The approach has not always been successful. Some artists have found the process difficult and they have struggled to connect their practice satisfyingly with the kind of participation that is the reason for Multistory’s work.

‘It’s not a fixed or ready-made thing. Sometimes things work and sometimes they don’t. We’ve been learning where we want to assert the things we want out of the project. You can’t deny that the artist has power, but that has to be negotiated each time.’

Emma Chetcuti

But it has often produced challenging and original work. The portraits of Black Country people made by American photographer Bruce Gilden are unforgettable: large, close up faces that bring out the complex humanity of their subjects. But art galleries have been unwilling to show this uncompromising work, despite the appreciation of the people portrayed, and the images have been shown only in community settings. A long project with offenders by the South African master, David Goldblatt, has also produced powerful work that is particularly meaningful to the people involved. His portraits of offenders at the scene of the events that led to their conviction have been exhibited in prisons where they have been the subject of intense bit appreciative discussion.

In such work, Multistory walks a fine line between empowerment and exploitation, but it is a risk that needs to be taken if the aspiration for cultural inclusion is to be real. Susan Meiselas, who is known for her documentary work on human rights in Latin American, came several times to the Black Country between 2015 and 2017, working with women in refuge. Her slow and painstaking work took time to establish trust. She introduced writing and illustration workshops facilitated by local artists, Sarah Taylor Silverwood and Emma Purshouse.
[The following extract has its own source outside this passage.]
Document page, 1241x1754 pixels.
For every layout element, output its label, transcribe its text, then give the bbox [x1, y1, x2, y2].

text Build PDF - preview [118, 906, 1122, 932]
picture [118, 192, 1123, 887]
When she eventually made photographs she had to avoid anything that could identify people or locations. Many show empty bedrooms, their occupants’ lives implicit in negative space. In the emergency room of one refuge, bare walls and floor and a stripped single bed await need. In another photograph of another room, the difference is that the bed has been slept in. The images are collected, with writing and collages from the workshops, in a book published by Multistory. It is moving read – but also important one at a time when funding for women’s refuges is being cut back. In it, Meiselas explains:

In each workshop we hoped to create a space where women could participate as little or as much as they were comfortable and willing to commit time for. […] We wanted to make something with and for those we had met who shared their stories, and for those who might need to hear them. We wanted to make visible what was given, to share what came from these women, through us, to link to others.
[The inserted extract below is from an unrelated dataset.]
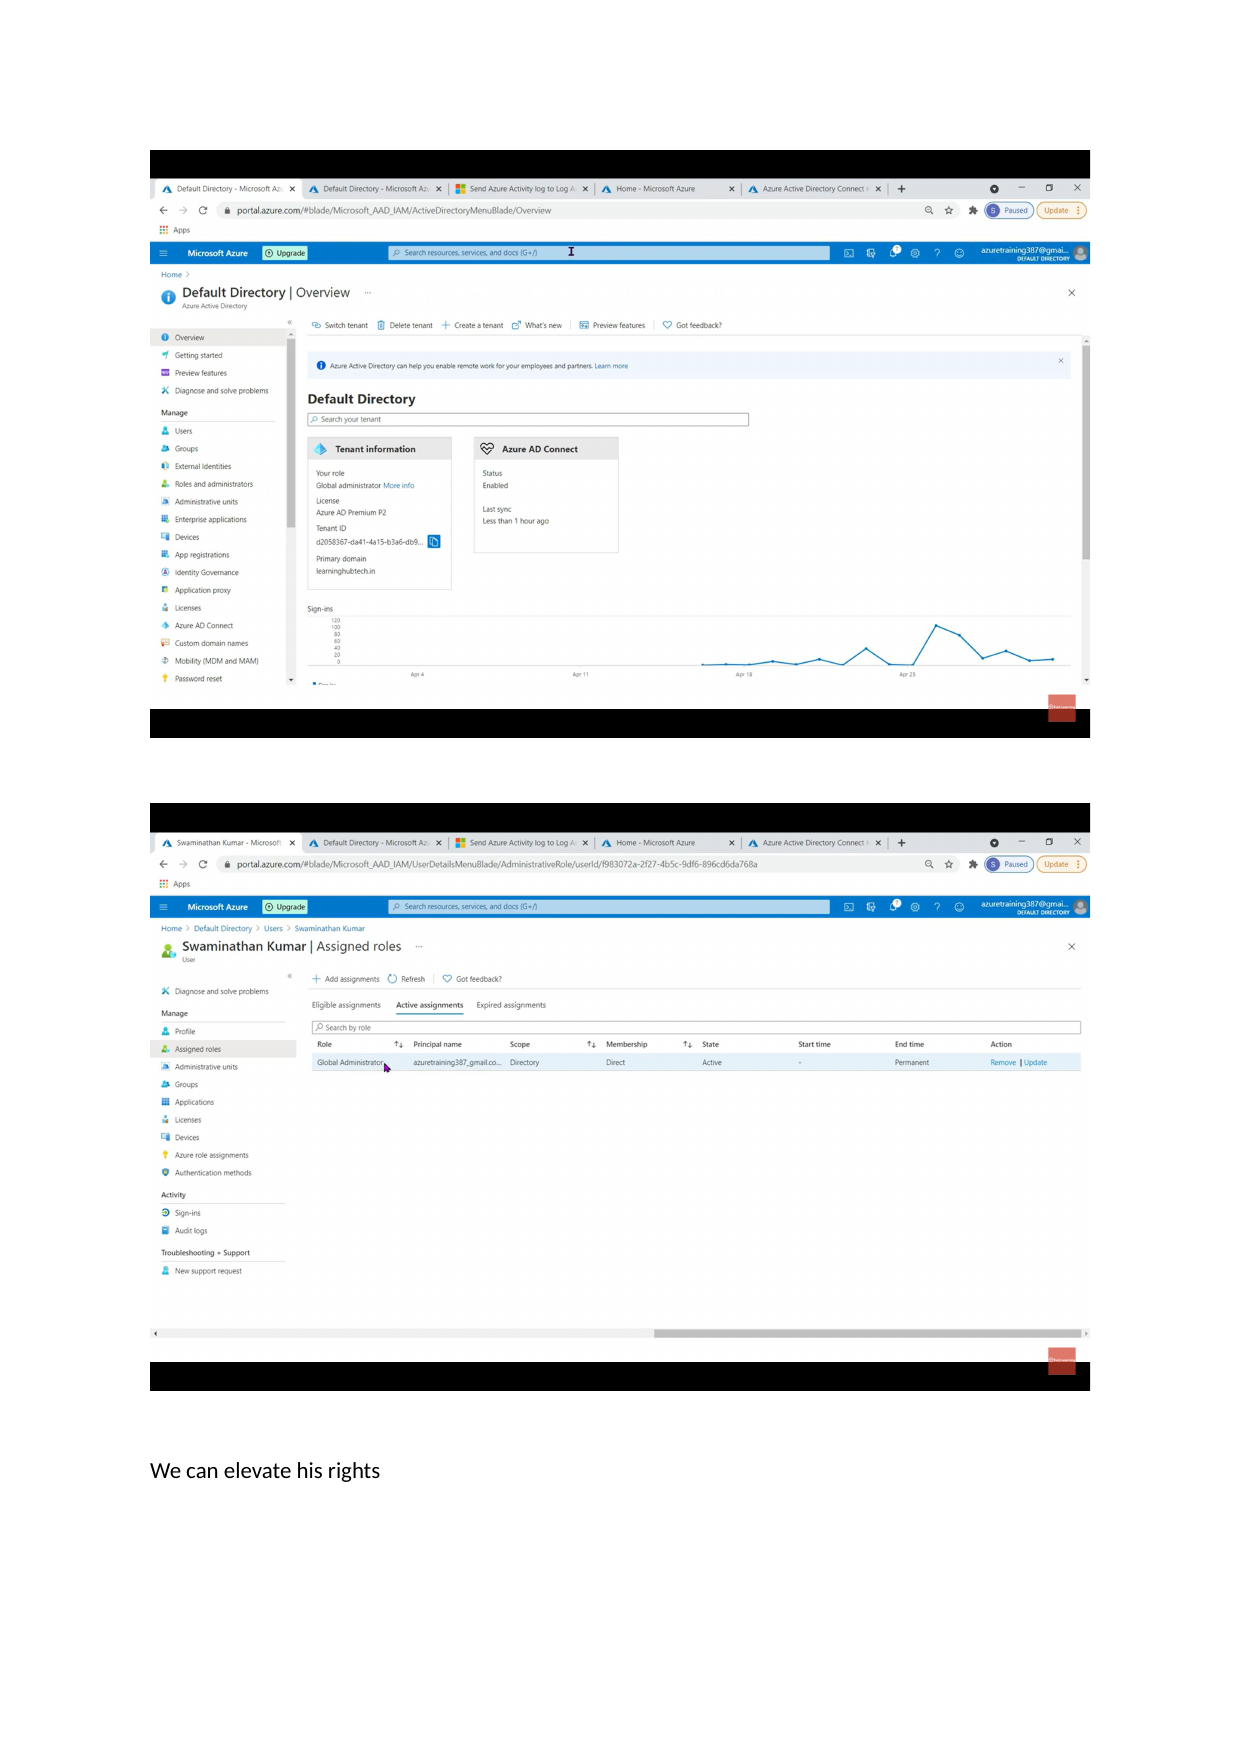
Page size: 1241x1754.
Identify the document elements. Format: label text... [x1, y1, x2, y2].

text We can elevate his rights [150, 1457, 1090, 1485]
picture [150, 150, 1091, 738]
picture [150, 803, 1091, 1391]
I’ve followed Multistory’s work closely for ten years, been involved in some of it, and observed its explorations, successes, reversals and revisions. Some of what Multistory has achieved seems to me as important as any art I know, although it follows its own distinctive rules. Some seems, for reasons I don’t always understand, somehow to miss the mark. But even when it doesn’t succeed, this participatory art is characterised by exceptional rigour, integrity and courage. The continuing vitality of community art and its renewal in changing times is dependent on the willingness of activists like the Multistory team to keep reaching beyond the boundaries.

‘It’s all the things that we’re talking about that are challenging. It’s other people’s stories, it’s their voices, wanting to show them as true and real as you can. People are moved by that, surprised and very happy, because they’ve never been asked before. But they’re also universal stories. It’s about revealing something that we can all empathise with and share, like making the best out of sometimes not having very much.’

Emma Chetcuti

Editorial meeting for A Room of One’s Own © Multistory

 

 


Note I’ve worked with Multistory since 2009 on various projects as well as supporting their planning and reflection. Multistory also commissioned my book about amateur theatre, Where We Dream. Thanks to Emma Chetcuti, Caron Wright, Becky Sexton, Margaret Drabble, Emma Purshouse, Martin Parr and everyone involved with Multistory. In memory of David Goldblatt (1930-2018).